Se si vuole intenderlo in senso troppo preciso, è sicuramente falso; e se si vuol soltanto dire che queste due discipline hanno ciascuna il loro clima particolare, si dice senza dubbio il vero, ma si è nel vago. La sola argomentazione accettabile risiedeva nella contraddizione sorta tra il filosofo imprigionato ‹nel› proprio sistema e l’artista posto ‹davanti› alla propria opera. Ma ciò valeva per una certa forma d’arte e di filosofia, che noi consideriamo qui secondaria. L’idea di un’arte avulsa dal suo creatore non è solamente fuori moda, ma è falsa. In contrapposto all’artista, si fa osservare che nessun filosofo ha mai creato parecchi sistemi. Ma questo è vero nella stessa misura in cui nessun artista ha mai espresso più di una sola cosa sotto aspetti diversi. La perfezione istantanea dell’arte, la necessità del suo rinnovarsi non sono vere che in base a falsi concetti, in quanto anche l’opera d’arte è una costruzione e ognuno sa come i grandi creatori possano essere monotoni. L’artista, allo stesso modo del pensatore, si impegna nell’opera che compie, e in questa si realizza. Questa osmosi solleva il più importante problema estetico. D’altronde, nulla è più vano di queste distinzioni secondo i metodi e gli oggetti, per chi sia persuaso dell’unità di fini dello spirito. Non vi sono frontiere tra le discipline che l’uomo si propone per comprendere e amare. Essi si compenetrano e la stessa angoscia le confonde.”

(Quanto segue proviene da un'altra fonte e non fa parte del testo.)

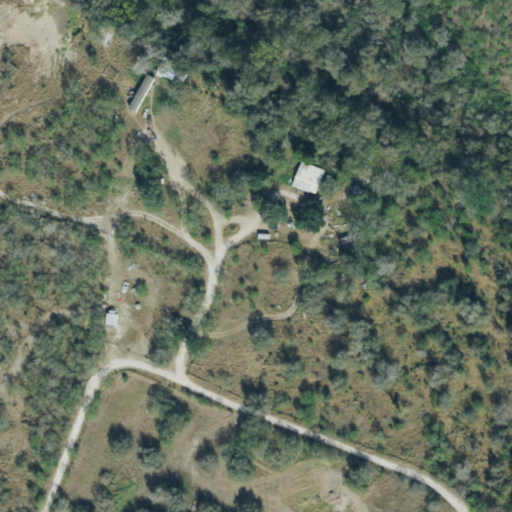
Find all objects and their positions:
building: (307, 176)
road: (214, 396)
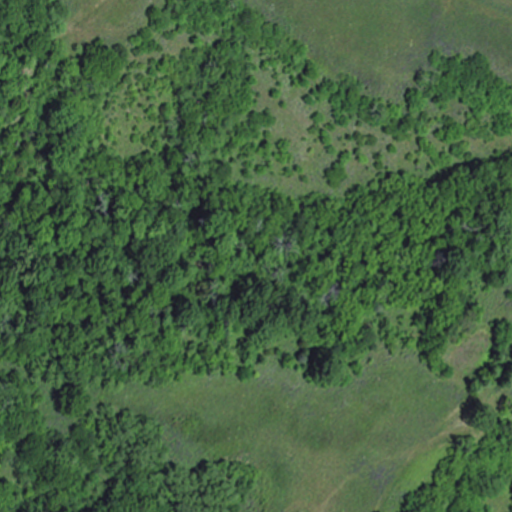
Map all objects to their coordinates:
road: (438, 424)
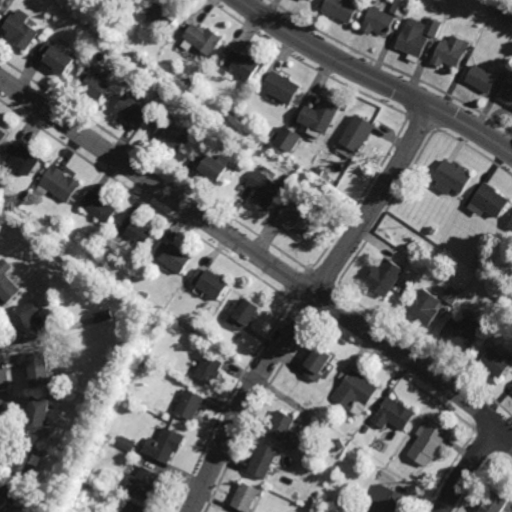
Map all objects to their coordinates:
building: (0, 5)
building: (486, 5)
building: (398, 6)
building: (432, 6)
building: (339, 7)
building: (399, 7)
building: (166, 8)
building: (340, 9)
building: (166, 11)
building: (497, 11)
building: (377, 19)
building: (378, 21)
building: (20, 28)
building: (20, 31)
building: (416, 35)
building: (416, 36)
building: (203, 37)
building: (203, 38)
building: (450, 50)
building: (450, 51)
building: (57, 55)
building: (56, 56)
building: (242, 62)
building: (243, 64)
building: (213, 68)
building: (511, 76)
building: (481, 77)
road: (374, 78)
building: (481, 78)
building: (190, 81)
building: (95, 82)
building: (94, 84)
building: (281, 86)
building: (281, 87)
building: (507, 93)
building: (507, 94)
building: (133, 110)
building: (133, 111)
building: (318, 115)
building: (320, 115)
building: (213, 122)
building: (357, 131)
building: (272, 133)
building: (2, 134)
building: (2, 134)
building: (172, 135)
building: (173, 135)
building: (356, 136)
building: (248, 137)
building: (288, 137)
building: (288, 138)
building: (21, 157)
building: (22, 157)
building: (213, 163)
building: (216, 166)
building: (319, 169)
building: (451, 176)
building: (452, 177)
building: (60, 183)
building: (60, 183)
building: (263, 189)
building: (264, 189)
building: (490, 199)
road: (376, 201)
building: (489, 201)
building: (98, 205)
building: (99, 206)
building: (294, 219)
building: (295, 220)
building: (510, 223)
building: (511, 225)
building: (432, 229)
building: (137, 230)
building: (137, 231)
road: (259, 254)
building: (173, 255)
building: (173, 256)
building: (474, 261)
building: (84, 271)
building: (384, 275)
building: (384, 276)
building: (7, 281)
building: (7, 282)
building: (210, 282)
building: (210, 282)
building: (144, 293)
building: (451, 293)
building: (451, 294)
building: (424, 306)
building: (425, 306)
building: (243, 313)
building: (244, 314)
building: (27, 321)
building: (29, 321)
building: (461, 331)
building: (462, 332)
building: (197, 334)
building: (126, 352)
building: (494, 361)
building: (495, 362)
building: (317, 363)
building: (318, 363)
building: (42, 368)
building: (208, 368)
building: (209, 368)
building: (39, 369)
building: (355, 390)
building: (356, 392)
road: (244, 397)
building: (190, 403)
building: (189, 404)
building: (393, 413)
building: (393, 413)
building: (38, 415)
building: (38, 416)
building: (124, 416)
building: (280, 424)
building: (281, 425)
building: (366, 428)
building: (295, 439)
building: (102, 443)
building: (126, 443)
building: (126, 443)
building: (339, 443)
building: (426, 443)
building: (163, 444)
building: (164, 444)
building: (426, 444)
building: (262, 459)
building: (25, 460)
building: (262, 460)
building: (25, 463)
road: (466, 467)
building: (141, 481)
building: (141, 482)
building: (85, 483)
building: (245, 496)
building: (8, 497)
building: (9, 497)
building: (245, 497)
building: (386, 499)
building: (385, 500)
building: (494, 502)
building: (495, 502)
building: (133, 507)
building: (133, 507)
building: (53, 508)
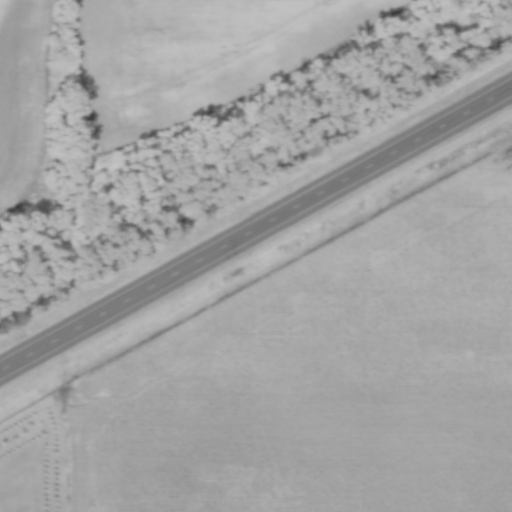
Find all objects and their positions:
road: (256, 235)
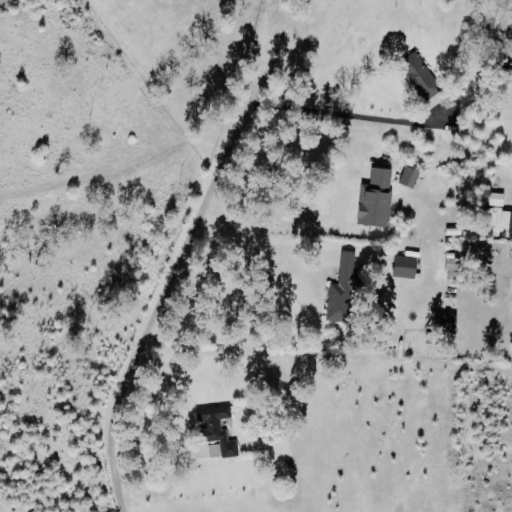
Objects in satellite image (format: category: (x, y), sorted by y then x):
building: (510, 36)
park: (180, 56)
building: (420, 76)
road: (336, 115)
building: (409, 176)
road: (294, 181)
building: (376, 198)
building: (497, 199)
building: (507, 219)
road: (267, 244)
building: (405, 266)
building: (342, 289)
road: (161, 305)
building: (448, 323)
building: (216, 431)
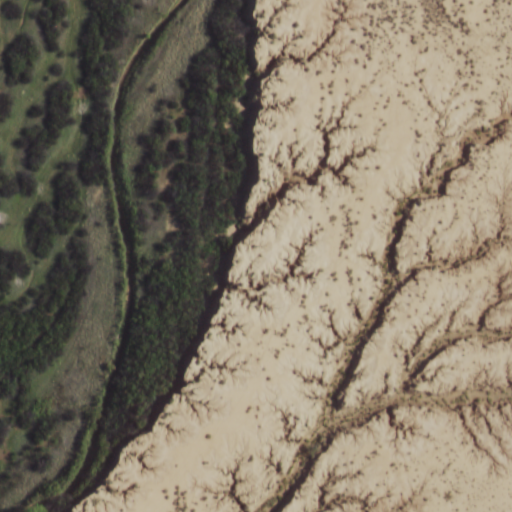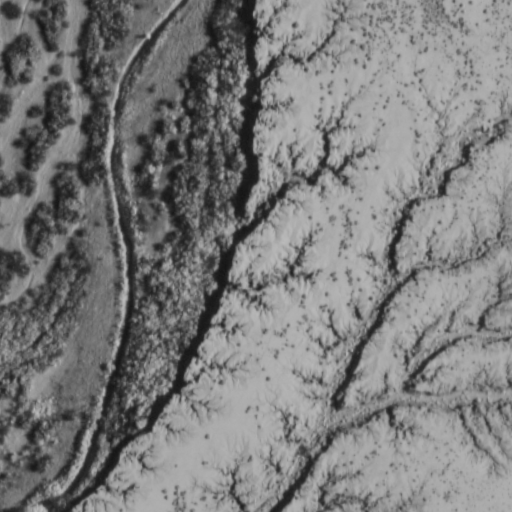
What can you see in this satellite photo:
river: (66, 210)
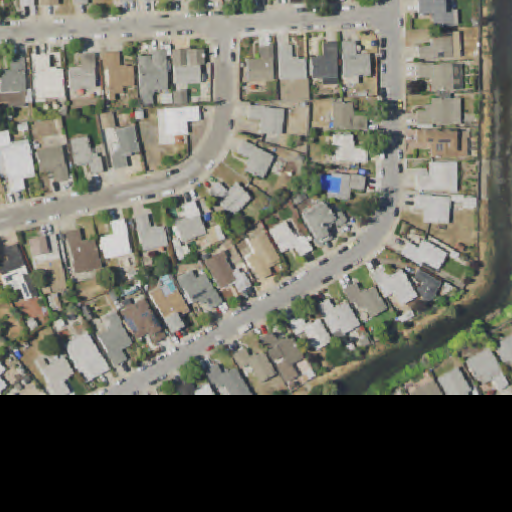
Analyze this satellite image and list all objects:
building: (146, 0)
building: (125, 1)
building: (127, 1)
building: (148, 1)
building: (48, 2)
building: (80, 2)
building: (81, 2)
building: (25, 3)
building: (27, 3)
building: (49, 3)
building: (438, 12)
building: (438, 12)
road: (196, 24)
building: (441, 46)
building: (442, 47)
building: (289, 64)
building: (353, 64)
building: (354, 64)
building: (290, 65)
building: (325, 65)
building: (326, 65)
building: (186, 66)
building: (187, 66)
building: (261, 66)
building: (262, 66)
building: (83, 73)
building: (83, 74)
building: (117, 74)
building: (117, 75)
building: (48, 76)
building: (151, 76)
building: (441, 76)
building: (442, 76)
building: (152, 77)
building: (46, 79)
building: (15, 83)
building: (13, 85)
building: (99, 95)
building: (181, 98)
building: (167, 100)
building: (440, 113)
building: (441, 113)
building: (139, 116)
building: (346, 117)
building: (348, 118)
building: (177, 119)
building: (267, 119)
building: (106, 120)
building: (180, 120)
building: (268, 120)
building: (107, 121)
building: (60, 124)
building: (23, 128)
building: (443, 143)
building: (124, 147)
building: (125, 148)
building: (346, 150)
building: (347, 150)
building: (84, 155)
building: (86, 156)
building: (255, 160)
building: (255, 160)
building: (15, 162)
building: (15, 162)
building: (52, 162)
building: (54, 163)
building: (281, 165)
building: (438, 177)
building: (438, 178)
road: (175, 181)
building: (340, 185)
building: (344, 187)
building: (229, 198)
building: (230, 198)
building: (300, 200)
building: (470, 204)
building: (433, 208)
building: (434, 208)
building: (321, 222)
building: (322, 222)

ALBERT CAMUS (1913 – 1960), “Il mito di Sisifo. Saggio sull’assurdo” (1942), traduzione di Attilio Borelli, in Id., “Opere. Romanzi, racconti, saggi” (1987), a cura e introduzione di Roger Grenier, apparati di Maria Teresa Giaveri, Bompiani 1988 (I ed.), ‘La creazione assurda’, ‘Filosofia e romanzo’, pp. 291 – 292.
“ On ne saurait trop insister sur l’arbitraire de l’ancienne opposition entre art et philosophie. Si on veut l’entendre dans un sens trop précis, à coup sûr elle est fausse. Si l’on veut seulement dire que ces deux disciplines ont chacune leur climat particulier, cela sans doute est vrai, mais dans le vague. La seule argumentation acceptable résidait dans la contradiction soulevée entre le philosophe enfermé au milieu de son système et l’artiste placé devant son œuvre. Mais ceci valait pour une certaine forme d’art et de philosophie que nous tenons ici pour secondaire. L’idée d’un art détaché de son créateur n’est pas seulement démodée. Elle est fausse. Par opposition à l’artiste, on signale qu’aucun philosophe n’a jamais fait plusieurs systèmes. Mais cela est vrai dans la mesure même où aucun artiste n’a jamais exprimé plus d’une seule chose sous des visages différents. La perfection instantanée de l’art, la nécessité de son renouvellement, cela n’est vrai que par préjugé. Car l’œuvre d’art aussi est une construction et chacun sait com-bien les grands créateurs peuvent être monotones. L’artiste au même titre que le penseur s’engage et se devient dans son œuvre. Cette osmose soulève le plus important des problèmes esthétiques. Au surplus, rien n’est plus vain que ces distinctions selon les méthodes et les objets pour qui se persuade de l’unité de but de l’esprit. Il n’y a pas de frontières entre les disciplines que l’homme se propose pour comprendre et aimer. Elles s’interpénètrent et la même angoisse les confond.”
ALBERT CAMUS, “Le Mythe de Sisyphe. Essai sur l’absurde”, Gallimard, Paris 1945 (Nouvelle édition augmentée d’une étude sur Franz Kafka, I éd. 1942), ‘La création absurde’, ‘Philosophie et roman’, pp. 133 – 134.



E' proprio in questo saggio che la differenza tra arte e filosofia viene superata grazie all'analisi di Camus. Egli considera, ad esempio, i grandi romanzi come opere di filosofia in cui è percepibile, attraverso un'espressione diversa dal saggio, la visione dell'autore sull'esistenza. L'arte diventa una delle forme di protesta nei confronti dell'assurdo.



L'arte, per mezzo di "scarabocchi", si limita a esprimere ciò che la genera:
la Pena esistenziale; la filosofia, generata dalla ragione, per mezzo di rigide regole, quella Pena, vuole dominare. Anche se le accomuna la Pena, è mia opinione, che siano profondamente e sostanzialmente diverse: una, l'arte, semina fiori, a volte spinosi ma sempre profumati e sempre senza pretese; l'altra, la filosofia, sempre con molte pretese, scava voragini per poi costruire solidi ponti, ma sempre soggetti a usura.